# ACTIVITY
From the line holding "(258, 368) = (268, 251): white" to the final line below, restate each line word for word and add nothing.

(Colored object listings)
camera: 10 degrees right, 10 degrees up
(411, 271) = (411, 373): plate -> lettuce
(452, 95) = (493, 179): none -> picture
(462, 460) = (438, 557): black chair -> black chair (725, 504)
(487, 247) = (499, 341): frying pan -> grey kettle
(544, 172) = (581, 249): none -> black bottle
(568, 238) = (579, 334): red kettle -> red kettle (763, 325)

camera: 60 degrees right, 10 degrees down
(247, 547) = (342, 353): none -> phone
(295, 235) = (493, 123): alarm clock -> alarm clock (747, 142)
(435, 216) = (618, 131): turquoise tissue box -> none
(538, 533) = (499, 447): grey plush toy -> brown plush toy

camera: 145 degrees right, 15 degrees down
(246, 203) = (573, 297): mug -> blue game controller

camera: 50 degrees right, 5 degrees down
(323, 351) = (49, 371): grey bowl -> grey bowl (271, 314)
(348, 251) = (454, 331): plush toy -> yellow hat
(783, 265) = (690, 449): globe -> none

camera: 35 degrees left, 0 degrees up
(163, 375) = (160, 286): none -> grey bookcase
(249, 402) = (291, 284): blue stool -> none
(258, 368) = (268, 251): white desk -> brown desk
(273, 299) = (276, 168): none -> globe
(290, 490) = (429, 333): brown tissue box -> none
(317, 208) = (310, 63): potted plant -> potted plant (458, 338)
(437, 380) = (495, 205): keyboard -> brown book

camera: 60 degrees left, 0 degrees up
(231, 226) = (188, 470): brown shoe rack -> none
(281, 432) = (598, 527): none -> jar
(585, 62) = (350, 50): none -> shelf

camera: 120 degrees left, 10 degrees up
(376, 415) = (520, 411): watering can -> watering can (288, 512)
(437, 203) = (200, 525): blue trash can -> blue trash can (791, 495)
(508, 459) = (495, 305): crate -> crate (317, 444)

# ANSWER BOX
(258, 368) = (268, 251): white desk -> brown desk
(273, 299) = (276, 168): none -> globe
(290, 490) = (429, 333): brown tissue box -> none
(317, 208) = (310, 63): potted plant -> potted plant (458, 338)
(437, 380) = (495, 205): keyboard -> brown book

camera: 60 degrees left, 0 degrees up
(231, 226) = (188, 470): brown shoe rack -> none
(281, 432) = (598, 527): none -> jar
(585, 62) = (350, 50): none -> shelf

camera: 120 degrees left, 10 degrees up
(376, 415) = (520, 411): watering can -> watering can (288, 512)
(437, 203) = (200, 525): blue trash can -> blue trash can (791, 495)
(508, 459) = (495, 305): crate -> crate (317, 444)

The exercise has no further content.